WORK REQUEST:
Turn the lines starting at the one containing "Reklama na oparciach krzesełek" and ending at the one containing "Monein 1 – ST Palais 1 : 9-5", both included, into a numbered list without blank lines. Give only those lines, and omit the pictures.

RECORDED INFORMATION:

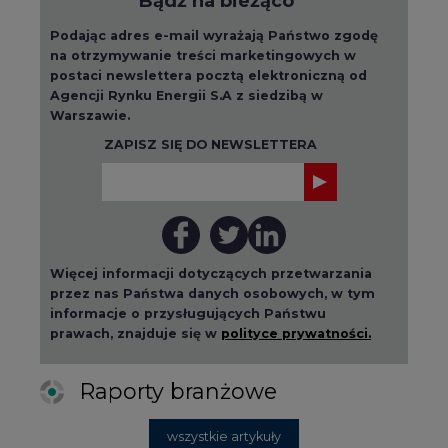
Bądź na bieżąco
Podając adres e-mail wyrażają Państwo zgodę
na otrzymywanie treści marketingowych w
postaci newslettera pocztą elektroniczną od
Agencji Rynku Energii S.A z siedzibą w
Warszawie.
ZAPISZ SIĘ DO NEWSLETTERA
Więcej informacji dotyczących przetwarzania
przez nas Państwa danych osobowych, w tym
informacje o przysługujących Państwu
prawach, znajduje się w
polityce prywatności.
Raporty branżowe
wszystkie artykuły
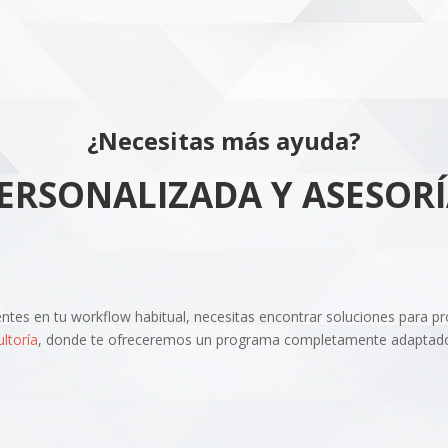
¿Necesitas más ayuda?
RSONALIZADA Y ASESORÍ
ientes en tu workflow habitual, necesitas encontrar soluciones para 
ltoría
, donde te ofreceremos un programa completamente adaptado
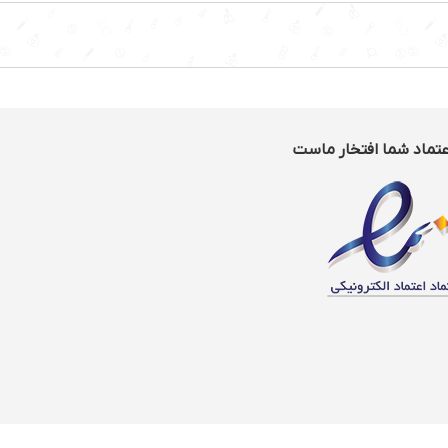
عتماد شما افتخار ماست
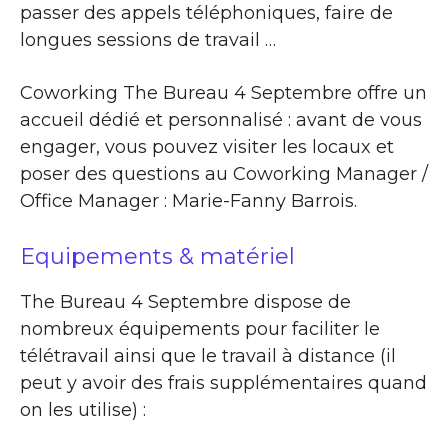
passer des appels téléphoniques, faire de
longues sessions de travail …
Coworking The Bureau 4 Septembre offre un
accueil dédié et personnalisé : avant de vous
engager, vous pouvez visiter les locaux et
poser des questions au Coworking Manager /
Office Manager : Marie-Fanny Barrois.
Equipements & matériel
The Bureau 4 Septembre dispose de
nombreux équipements pour faciliter le
télétravail ainsi que le travail à distance (il
peut y avoir des frais supplémentaires quand
on les utilise) :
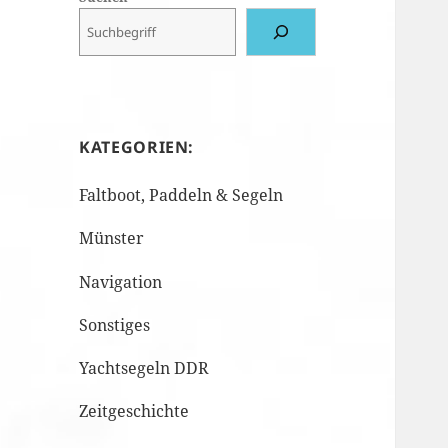
KATEGORIEN:
Faltboot, Paddeln & Segeln
Münster
Navigation
Sonstiges
Yachtsegeln DDR
Zeitgeschichte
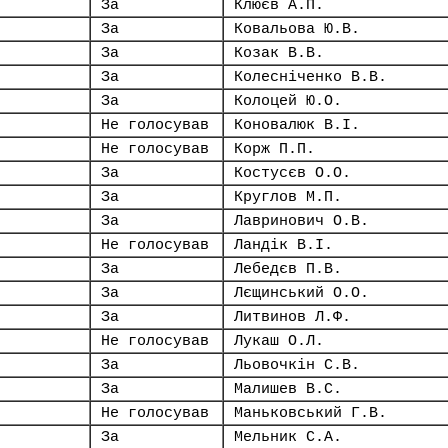
За
Клюєв А.П.
За
Ковальова Ю.В.
За
Козак В.В.
За
Колесніченко В.В.
За
Колоцей Ю.О.
Не голосував
Коновалюк В.І.
Не голосував
Корж П.П.
За
Костусєв О.О.
За
Круглов М.П.
За
Лавринович О.В.
Не голосував
Ландік В.І.
За
Лебедєв П.В.
За
Лєщинський О.О.
За
Литвинов Л.Ф.
Не голосував
Лукаш О.Л.
За
Льовочкін С.В.
За
Малишев В.С.
Не голосував
Маньковський Г.В.
За
Мельник С.А.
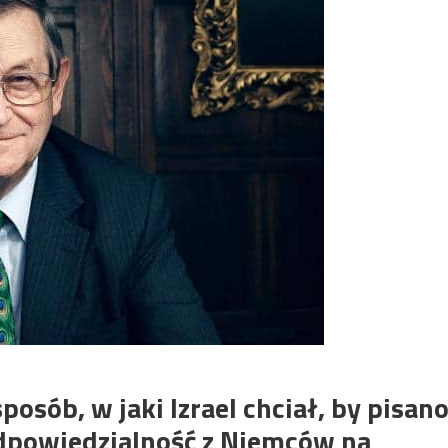
osób, w jaki Izrael chciał, by pisan
odpowiedzialność z Niemców na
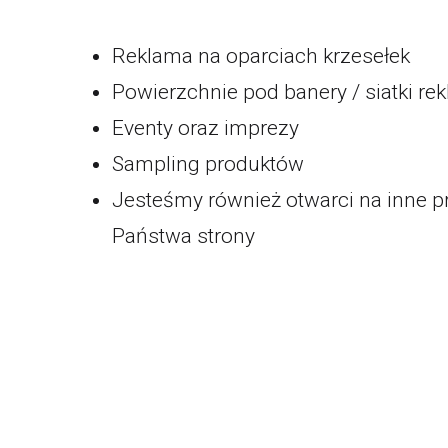
Reklama na oparciach krzesełek
Powierzchnie pod banery / siatki r
Eventy oraz imprezy
Sampling produktów
Jesteśmy również otwarci na inne pr
Państwa strony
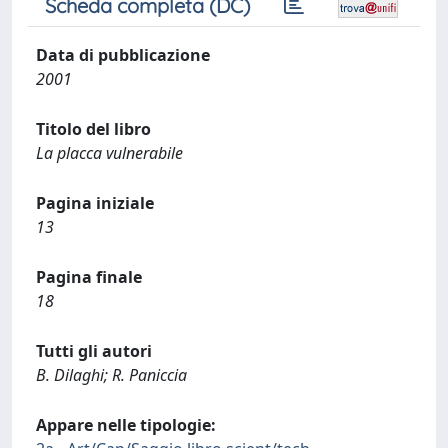
Scheda completa (DC)
Data di pubblicazione
2001
Titolo del libro
La placca vulnerabile
Pagina iniziale
13
Pagina finale
18
Tutti gli autori
B. Dilaghi; R. Paniccia
Appare nelle tipologie:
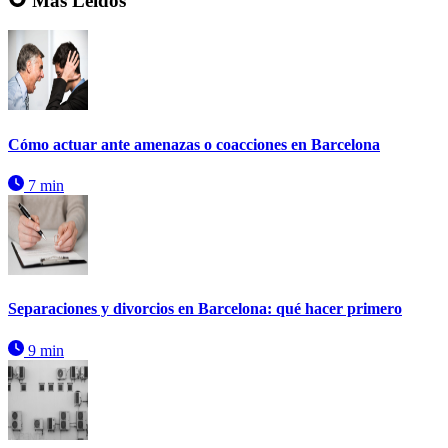
Más Leídos
Cómo actuar ante amenazas o coacciones en Barcelona
7 min
Separaciones y divorcios en Barcelona: qué hacer primero
9 min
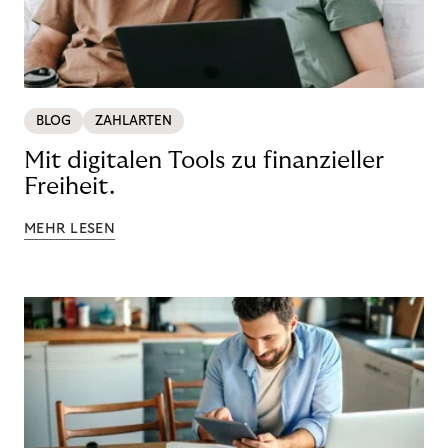
BLOG
ZAHLARTEN
Mit digitalen Tools zu finanzieller
Freiheit.
MEHR LESEN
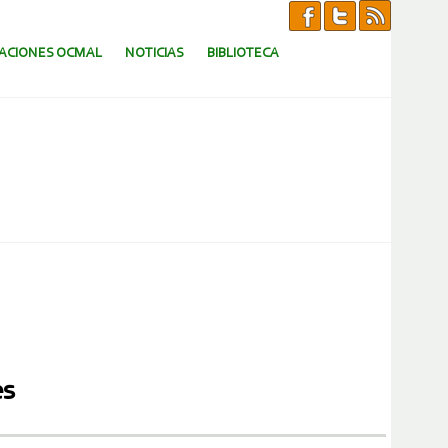
CACIONES OCMAL
NOTICIAS
BIBLIOTECA
es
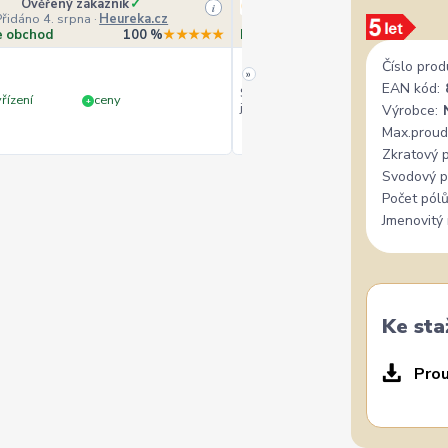
Ověřený zákazník
✓
Veronika Veverková
i
Přidáno 4. srpna
·
Heureka.cz
Přidáno 4. srpna
·
Goo
e obchod
100 %
★★★★★
Doporučuje obchod
10
Číslo prod
»
EAN kód:
Široký výběr, milý a vstřícný perso
řízení
ceny
+
jedině doporučit.
Výrobce:
Max.proud
Zkratový 
Svodový p
Počet pólů
Jmenovitý 
Ke sta
Prou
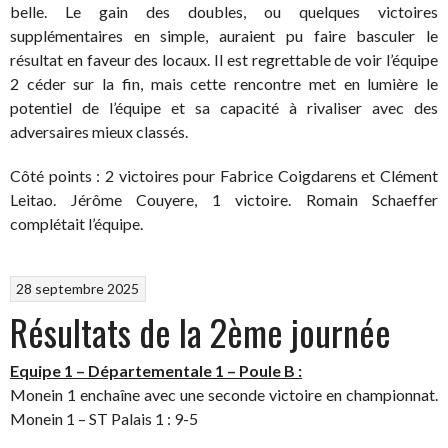
belle. Le gain des doubles, ou quelques victoires
supplémentaires en simple, auraient pu faire basculer le
résultat en faveur des locaux. Il est regrettable de voir l’équipe
2 céder sur la fin, mais cette rencontre met en lumière le
potentiel de l’équipe et sa capacité à rivaliser avec des
adversaires mieux classés.
​Côté points : 2 victoires pour Fabrice Coigdarens et Clément
Leitao. Jérôme Couyere, 1 victoire. Romain Schaeffer
complétait l’équipe.
28 septembre 2025
Résultats de la 2ème journée
Equipe 1 – Départementale 1 – Poule B :
Monein 1 enchaîne avec une seconde victoire en championnat.
Monein 1 – ST Palais 1 : 9-5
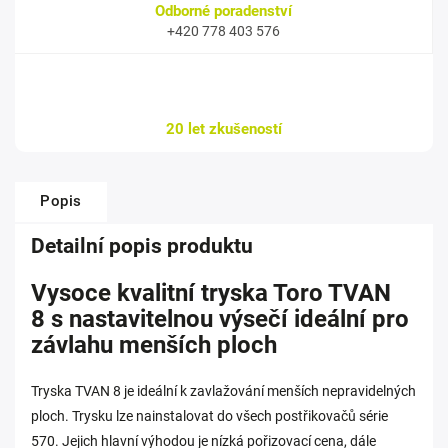
Odborné poradenství
+420 778 403 576
20 let zkušeností
Popis
Detailní popis produktu
Vysoce kvalitní tryska Toro TVAN
8 s nastavitelnou výsečí ideální pro
závlahu menších ploch
Tryska TVAN 8 je ideální k zavlažování menších nepravidelných
ploch. Trysku lze nainstalovat do všech
postřikovačů série
570
. Jejich hlavní výhodou je nízká pořizovací cena, dále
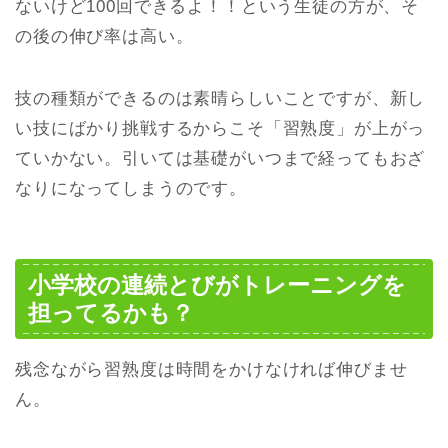
ないけど100回できるよ！！という生徒の方が、そ
の後の伸び率は高い。
技の種類ができるのは素晴らしいことですが、新し
い技にばかり挑戦するからこそ「習熟度」が上がっ
ていかない。引いては基礎がいつまで経ってもおざ
なりになってしまうのです。
小学校の連続とびがトレーニングを
担ってるかも？
残念ながら習熟度は時間をかけなければ伸びませ
ん。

OUTPUT OF THE EXERCISE:
1. Reklama na oparciach krzesełek
2. Powierzchnie pod banery / siatki r
3. Eventy oraz imprezy
4. Sampling produktów
5. Jesteśmy również otwarci na inne pr
6. Państwa strony
7. Scheda completa (DC)
8. Data di pubblicazione
9. 2001
10. Titolo del libro
11. La placca vulnerabile
12. Pagina iniziale
13. 13
14. Pagina finale
15. 18
16. Tutti gli autori
17. B. Dilaghi; R. Paniccia
18. Appare nelle tipologie:
19. Más Leídos
20. Cómo actuar ante amenazas o coacciones en Barcelona
21. 7 min
22. Separaciones y divorcios en Barcelona: qué hacer primero
23. 9 min
24. BLOG
25. ZAHLARTEN
26. Mit digitalen Tools zu finanzieller
27. Freiheit.
28. MEHR LESEN
29. CACIONES OCMAL
30. NOTICIAS
31. BIBLIOTECA
32. es
33. Ověřený zákazník
34. ✓
35. Veronika Veverková
36. i
37. Přidáno 4. srpna
38. ·
39. Heureka.cz
40. Přidáno 4. srpna
41. ·
42. Goo
43. e obchod
44. 100 %
45. ★★★★★
46. Doporučuje obchod
47. 10
48. Číslo prod
49. »
50. EAN kód:
51. Široký výběr, milý a vstřícný perso
52. řízení
53. ceny
54. +
55. jedině doporučit.
56. Výrobce:
57. Max.proud
58. Zkratový 
59. Svodový p
60. Počet pólů
61. Jmenovitý 
62. Ke sta
63. Prou
64. belle. Le gain des doubles, ou quelques victoires
65. supplémentaires en simple, auraient pu faire basculer le
66. résultat en faveur des locaux. Il est regrettable de voir l’équipe
67. 2 céder sur la fin, mais cette rencontre met en lumière le
68. potentiel de l’équipe et sa capacité à rivaliser avec des
69. adversaires mieux classés.
70. ​Côté points : 2 victoires pour Fabrice Coigdarens et Clément
71. Leitao. Jérôme Couyere, 1 victoire. Romain Schaeffer
72. complétait l’équipe.
73. 28 septembre 2025
74. Résultats de la 2ème journée
75. Equipe 1 – Départementale 1 – Poule B :
76. Monein 1 enchaîne avec une seconde victoire en championnat.
77. Monein 1 – ST Palais 1 : 9-5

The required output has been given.